- from Water
Water, water every where,
And all the boards did shrink;
Water, water every where,
Nor any drop to drink.
—from The Rime of the Ancient Mariner, by Samuel Taylor Coleridge
Picture sailors stranded on a ship in the middle of the ocean, with water everywhere, as far as the eye can see. After all, the Earth’s surface is almost three-fourths water. But seawater is too salty to drink. With no rain in the forecast, the sailors soon run out of drinking water. Their bodies dry out, and the sailors slowly begin to die:
And every tongue, through utter drought,
Was withered at the root;
We could not speak, no more than if
We had been choked with soot.
All animals and plants need water to survive, and the human body is more than three-fourths water. Life-forms use water to carry nutrients around the body and to take away waste. Water also helps break down food and keep organisms cool, among other very important jobs. What happened to the sailors in the Coleridge poem? One survived—thanks to rain—to tell the story:
My lips were wet, my throat was cold,
My garments all were dank;
Sure I had drunken in my dreams,
And still my body drank.
Poseidon was the god of the sea in ancient Greek mythology, and his Roman name is Neptune. In Japan, there are myths of kappas, mischievous water spirits. Kappas have webbed feet and hands, a turtle shell, and scaly skin. They carry water in a hole in the top of their heads! ▶
◀ Imagine that all the water on Earth equals 100 gallons:
97 gallons would be ocean water.
2 gallons would be ice.
0.8 of a gallon would be groundwater.
That leaves only 0.2 of a gallon for all the rivers, lakes, wetlands, and clouds (water vapor) on Earth! (These numbers are approximate.)
Check It Out!
Water can exist in three states—solid, liquid, and gas. Can you spot each of those phases in this photo of Earth?
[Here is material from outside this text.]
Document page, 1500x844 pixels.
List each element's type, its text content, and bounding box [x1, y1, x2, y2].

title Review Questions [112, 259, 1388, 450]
Solid water is ice, including the frozen, white caps at the top and bottom of the world. Blue oceans, lakes, and seas contain liquid water. White, swirling clouds are made of water vapor, a gas.
Even microscopic life needs water to survive. Many one-celled organisms thrive in wet areas, such as ponds. They are basically floating bags of water, some with tiny hairs or tails for swimming. Their cell walls hold in their innards. The innards are light-sensitive and contain digested bits of food and genetic material. ▶
The biggest ocean isn’t the Pacific. It’s all of Earth’s oceans combined, including the Pacific, Atlantic, Indian, Arctic, and Antarctic. They flow into each other as they swirl around the continents, forming one huge body of water. About three-fourths of Earth’s surface is covered with water or ice.
◀ How do tall trees move nutrient-rich water from their roots to their tops? After all, the trip can involve going up several stories against the force of gravity! Trees have very long, thin phloems, or tubes. Water rises in these tiny tubes through a process called capillary action. How can you see capillary action in action? Set the stem of a carnation flower in colored water overnight. To make colored water, add a few drops of red or blue food coloring to a glass of water.